Currently vrNav runs under Linux, Windows and Mac OS X.
vrNav2:
- Works with both architectural models and with models created from scientific data. vrNav includes switch changes for architectural models and time-step changes for scientific models.
- It can fly on fixed paths and save images which which moves and movies can be created. It can be used to create movies in which advances in time are interspersed with flying through space.
- Works on Tiled Displays.
- The collaborative feature of vrNav2 allows the same model to be flown simaltaneously at two differentlocations.

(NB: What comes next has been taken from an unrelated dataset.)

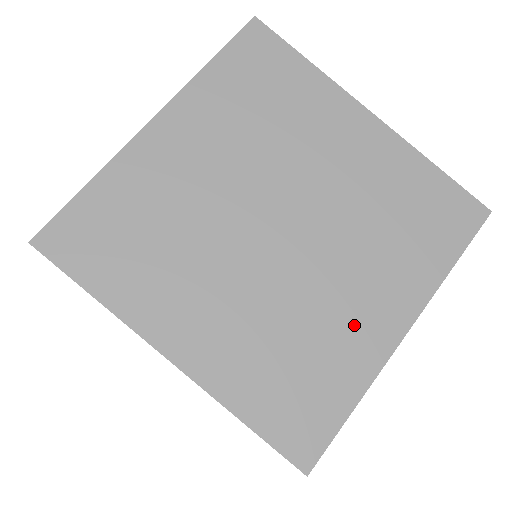
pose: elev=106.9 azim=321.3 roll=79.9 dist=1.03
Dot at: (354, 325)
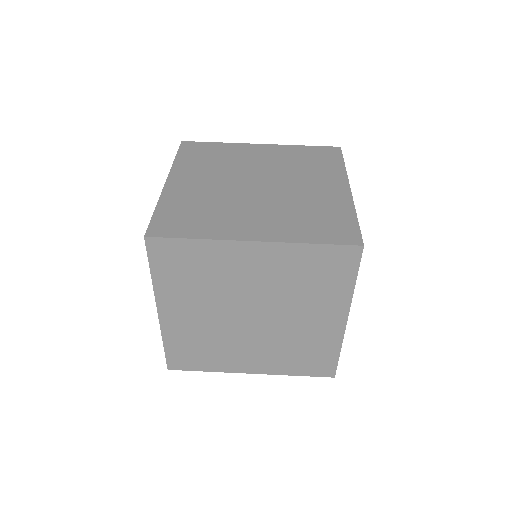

vrNav2 is used more than any other application in the Visualization Portal. Almost every model is flown with it. Researchers at UCLA run it on desktop workstations, in labs, and at auxiliary locations. They take it with them on small Windows machines when they speak at conferences and at other universities. vrNav is available for download, and researchers at other universities both use it and collaborate with UCLA on new development. Almost all other virtual world applications and activities worked on by Portal staff and interns end up being incorporated into, or working with vrNav in some way.
- Collaborative Virtual Reality
- Collaborative VR is built into vrNav2
- vrNav Astronomical Objects Plugin
- This vrNav plugin can add one or more of the following objects to the model that is loaded, for each date and time listed in a configuration file: sun, sun path, sun time sequence. Using the vrNav GUI, users can toggle any of the objects from visible to invisible, change the date and time, and animate any of the sets of objects by incrementing or decrementing the month, day, year, hour, minute, or seconds.
Results: As discussed in the Archeology and Astronomy featured project, numerous ancient sites have some tie in to the positions of astronomical objects, such as the sun, on specific dates. This project renders those visable.
- vrNav GUI
- The vrNav GUI, allows vrNav2 to be controlled from a GUI run on the same or on a different machine. The, run-everywhere, GUI, is written in Java. It can connect at any time to a running vrNav2 program and control the state of vrNav2. It has separate panes for controlling the model, switches and date switches, time steps, and the ephemerides in the Astronimical Objects plugin. It can be used to create jump to points and to jump to them and it can control path playback through a model.
- Models
Numerous models have been built in the Modeling Lab. Each model is the result of extensive research.